>> BEGIN Source data

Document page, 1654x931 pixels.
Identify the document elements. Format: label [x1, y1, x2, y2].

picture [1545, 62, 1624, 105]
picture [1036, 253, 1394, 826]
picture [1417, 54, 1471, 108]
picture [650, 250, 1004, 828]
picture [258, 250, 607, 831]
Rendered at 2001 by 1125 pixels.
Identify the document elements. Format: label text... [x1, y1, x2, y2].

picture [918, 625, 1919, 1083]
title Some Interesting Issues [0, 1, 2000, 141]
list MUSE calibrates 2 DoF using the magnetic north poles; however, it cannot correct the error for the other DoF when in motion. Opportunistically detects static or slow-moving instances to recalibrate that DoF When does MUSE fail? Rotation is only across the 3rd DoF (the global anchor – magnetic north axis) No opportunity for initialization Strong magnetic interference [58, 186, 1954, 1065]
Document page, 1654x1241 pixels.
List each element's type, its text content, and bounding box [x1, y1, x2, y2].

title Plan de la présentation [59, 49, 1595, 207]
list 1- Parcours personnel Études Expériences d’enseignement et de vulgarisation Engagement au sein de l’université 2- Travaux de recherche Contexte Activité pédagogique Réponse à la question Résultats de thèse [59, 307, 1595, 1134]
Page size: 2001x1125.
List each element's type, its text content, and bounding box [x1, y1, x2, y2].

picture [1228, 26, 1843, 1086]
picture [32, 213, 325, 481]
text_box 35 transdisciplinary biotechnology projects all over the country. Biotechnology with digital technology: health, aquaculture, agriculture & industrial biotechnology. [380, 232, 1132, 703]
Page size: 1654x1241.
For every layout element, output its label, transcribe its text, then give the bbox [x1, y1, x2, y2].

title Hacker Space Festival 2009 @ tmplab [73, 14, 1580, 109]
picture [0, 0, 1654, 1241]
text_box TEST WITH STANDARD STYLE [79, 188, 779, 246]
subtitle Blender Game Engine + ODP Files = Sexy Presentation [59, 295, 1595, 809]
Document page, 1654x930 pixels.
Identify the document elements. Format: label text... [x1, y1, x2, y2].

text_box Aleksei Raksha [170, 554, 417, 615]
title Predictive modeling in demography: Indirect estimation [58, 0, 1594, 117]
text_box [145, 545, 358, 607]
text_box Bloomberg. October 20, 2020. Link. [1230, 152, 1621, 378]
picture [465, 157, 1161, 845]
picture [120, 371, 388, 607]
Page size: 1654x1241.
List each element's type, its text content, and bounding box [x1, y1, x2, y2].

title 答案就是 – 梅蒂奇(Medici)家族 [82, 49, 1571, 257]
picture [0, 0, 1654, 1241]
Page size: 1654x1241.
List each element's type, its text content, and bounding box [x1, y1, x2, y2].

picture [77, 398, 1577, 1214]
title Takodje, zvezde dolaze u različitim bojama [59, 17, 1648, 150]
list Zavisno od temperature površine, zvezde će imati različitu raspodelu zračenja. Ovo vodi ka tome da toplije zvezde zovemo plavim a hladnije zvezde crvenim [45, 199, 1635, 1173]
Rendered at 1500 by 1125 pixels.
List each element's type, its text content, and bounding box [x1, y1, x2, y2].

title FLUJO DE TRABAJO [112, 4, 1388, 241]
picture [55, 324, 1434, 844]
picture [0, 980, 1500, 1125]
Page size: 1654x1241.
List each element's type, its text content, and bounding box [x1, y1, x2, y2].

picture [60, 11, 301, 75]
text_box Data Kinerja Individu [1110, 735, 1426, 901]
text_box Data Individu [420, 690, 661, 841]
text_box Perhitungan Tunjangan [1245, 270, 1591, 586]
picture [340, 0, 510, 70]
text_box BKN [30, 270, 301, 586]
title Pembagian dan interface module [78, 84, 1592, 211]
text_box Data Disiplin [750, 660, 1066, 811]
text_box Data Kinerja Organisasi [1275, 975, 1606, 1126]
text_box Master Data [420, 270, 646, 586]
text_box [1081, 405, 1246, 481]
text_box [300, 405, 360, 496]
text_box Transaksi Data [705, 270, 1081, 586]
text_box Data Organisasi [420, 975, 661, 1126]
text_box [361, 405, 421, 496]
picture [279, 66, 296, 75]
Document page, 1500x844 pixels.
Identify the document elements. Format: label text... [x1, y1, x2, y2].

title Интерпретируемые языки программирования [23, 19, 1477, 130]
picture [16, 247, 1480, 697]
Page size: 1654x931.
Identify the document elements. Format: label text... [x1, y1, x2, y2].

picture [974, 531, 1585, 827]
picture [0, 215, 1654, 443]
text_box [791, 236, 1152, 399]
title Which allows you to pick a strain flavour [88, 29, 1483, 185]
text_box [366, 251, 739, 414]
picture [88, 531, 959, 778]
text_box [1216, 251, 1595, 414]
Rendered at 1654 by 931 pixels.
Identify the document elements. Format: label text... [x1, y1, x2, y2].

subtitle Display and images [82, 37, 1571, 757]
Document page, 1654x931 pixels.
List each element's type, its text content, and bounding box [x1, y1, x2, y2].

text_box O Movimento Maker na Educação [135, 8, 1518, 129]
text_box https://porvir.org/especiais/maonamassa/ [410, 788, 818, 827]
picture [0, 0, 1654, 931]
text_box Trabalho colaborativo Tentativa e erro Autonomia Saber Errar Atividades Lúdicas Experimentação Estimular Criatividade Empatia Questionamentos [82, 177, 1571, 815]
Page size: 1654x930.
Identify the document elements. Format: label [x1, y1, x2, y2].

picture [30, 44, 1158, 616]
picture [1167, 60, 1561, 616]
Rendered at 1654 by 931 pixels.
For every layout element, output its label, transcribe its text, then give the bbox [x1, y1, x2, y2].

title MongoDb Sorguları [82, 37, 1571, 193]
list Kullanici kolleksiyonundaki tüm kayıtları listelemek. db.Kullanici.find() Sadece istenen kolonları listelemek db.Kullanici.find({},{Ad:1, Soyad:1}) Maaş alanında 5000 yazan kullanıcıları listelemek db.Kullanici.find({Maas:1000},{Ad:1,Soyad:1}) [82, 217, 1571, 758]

>> END Source data

### Given request
Rewrite all the entries above, swapping "Page size" for "Canvas size" and leaving everything else unchanged.

### Final result
Document page, 1654x931 pixels.
Identify the document elements. Format: label [x1, y1, x2, y2].

picture [1545, 62, 1624, 105]
picture [1036, 253, 1394, 826]
picture [1417, 54, 1471, 108]
picture [650, 250, 1004, 828]
picture [258, 250, 607, 831]
Rendered at 2001 by 1125 pixels.
Identify the document elements. Format: label text... [x1, y1, x2, y2].

picture [918, 625, 1919, 1083]
title Some Interesting Issues [0, 1, 2000, 141]
list MUSE calibrates 2 DoF using the magnetic north poles; however, it cannot correct the error for the other DoF when in motion. Opportunistically detects static or slow-moving instances to recalibrate that DoF When does MUSE fail? Rotation is only across the 3rd DoF (the global anchor – magnetic north axis) No opportunity for initialization Strong magnetic interference [58, 186, 1954, 1065]
Document page, 1654x1241 pixels.
List each element's type, its text content, and bounding box [x1, y1, x2, y2].

title Plan de la présentation [59, 49, 1595, 207]
list 1- Parcours personnel Études Expériences d’enseignement et de vulgarisation Engagement au sein de l’université 2- Travaux de recherche Contexte Activité pédagogique Réponse à la question Résultats de thèse [59, 307, 1595, 1134]
Canvas size: 2001x1125.
List each element's type, its text content, and bounding box [x1, y1, x2, y2].

picture [1228, 26, 1843, 1086]
picture [32, 213, 325, 481]
text_box 35 transdisciplinary biotechnology projects all over the country. Biotechnology with digital technology: health, aquaculture, agriculture & industrial biotechnology. [380, 232, 1132, 703]
Canvas size: 1654x1241.
For every layout element, output its label, transcribe its text, then give the bbox [x1, y1, x2, y2].

title Hacker Space Festival 2009 @ tmplab [73, 14, 1580, 109]
picture [0, 0, 1654, 1241]
text_box TEST WITH STANDARD STYLE [79, 188, 779, 246]
subtitle Blender Game Engine + ODP Files = Sexy Presentation [59, 295, 1595, 809]
Document page, 1654x930 pixels.
Identify the document elements. Format: label text... [x1, y1, x2, y2].

text_box Aleksei Raksha [170, 554, 417, 615]
title Predictive modeling in demography: Indirect estimation [58, 0, 1594, 117]
text_box [145, 545, 358, 607]
text_box Bloomberg. October 20, 2020. Link. [1230, 152, 1621, 378]
picture [465, 157, 1161, 845]
picture [120, 371, 388, 607]
Canvas size: 1654x1241.
List each element's type, its text content, and bounding box [x1, y1, x2, y2].

title 答案就是 – 梅蒂奇(Medici)家族 [82, 49, 1571, 257]
picture [0, 0, 1654, 1241]
Canvas size: 1654x1241.
List each element's type, its text content, and bounding box [x1, y1, x2, y2].

picture [77, 398, 1577, 1214]
title Takodje, zvezde dolaze u različitim bojama [59, 17, 1648, 150]
list Zavisno od temperature površine, zvezde će imati različitu raspodelu zračenja. Ovo vodi ka tome da toplije zvezde zovemo plavim a hladnije zvezde crvenim [45, 199, 1635, 1173]
Rendered at 1500 by 1125 pixels.
List each element's type, its text content, and bounding box [x1, y1, x2, y2].

title FLUJO DE TRABAJO [112, 4, 1388, 241]
picture [55, 324, 1434, 844]
picture [0, 980, 1500, 1125]
Canvas size: 1654x1241.
List each element's type, its text content, and bounding box [x1, y1, x2, y2].

picture [60, 11, 301, 75]
text_box Data Kinerja Individu [1110, 735, 1426, 901]
text_box Data Individu [420, 690, 661, 841]
text_box Perhitungan Tunjangan [1245, 270, 1591, 586]
picture [340, 0, 510, 70]
text_box BKN [30, 270, 301, 586]
title Pembagian dan interface module [78, 84, 1592, 211]
text_box Data Disiplin [750, 660, 1066, 811]
text_box Data Kinerja Organisasi [1275, 975, 1606, 1126]
text_box Master Data [420, 270, 646, 586]
text_box [1081, 405, 1246, 481]
text_box [300, 405, 360, 496]
text_box Transaksi Data [705, 270, 1081, 586]
text_box Data Organisasi [420, 975, 661, 1126]
text_box [361, 405, 421, 496]
picture [279, 66, 296, 75]
Document page, 1500x844 pixels.
Identify the document elements. Format: label text... [x1, y1, x2, y2].

title Интерпретируемые языки программирования [23, 19, 1477, 130]
picture [16, 247, 1480, 697]
Canvas size: 1654x931.
Identify the document elements. Format: label text... [x1, y1, x2, y2].

picture [974, 531, 1585, 827]
picture [0, 215, 1654, 443]
text_box [791, 236, 1152, 399]
title Which allows you to pick a strain flavour [88, 29, 1483, 185]
text_box [366, 251, 739, 414]
picture [88, 531, 959, 778]
text_box [1216, 251, 1595, 414]
Rendered at 1654 by 931 pixels.
Identify the document elements. Format: label text... [x1, y1, x2, y2].

subtitle Display and images [82, 37, 1571, 757]
Document page, 1654x931 pixels.
List each element's type, its text content, and bounding box [x1, y1, x2, y2].

text_box O Movimento Maker na Educação [135, 8, 1518, 129]
text_box https://porvir.org/especiais/maonamassa/ [410, 788, 818, 827]
picture [0, 0, 1654, 931]
text_box Trabalho colaborativo Tentativa e erro Autonomia Saber Errar Atividades Lúdicas Experimentação Estimular Criatividade Empatia Questionamentos [82, 177, 1571, 815]
Canvas size: 1654x930.
Identify the document elements. Format: label [x1, y1, x2, y2].

picture [30, 44, 1158, 616]
picture [1167, 60, 1561, 616]
Rendered at 1654 by 931 pixels.
For every layout element, output its label, transcribe its text, then give the bbox [x1, y1, x2, y2].

title MongoDb Sorguları [82, 37, 1571, 193]
list Kullanici kolleksiyonundaki tüm kayıtları listelemek. db.Kullanici.find() Sadece istenen kolonları listelemek db.Kullanici.find({},{Ad:1, Soyad:1}) Maaş alanında 5000 yazan kullanıcıları listelemek db.Kullanici.find({Maas:1000},{Ad:1,Soyad:1}) [82, 217, 1571, 758]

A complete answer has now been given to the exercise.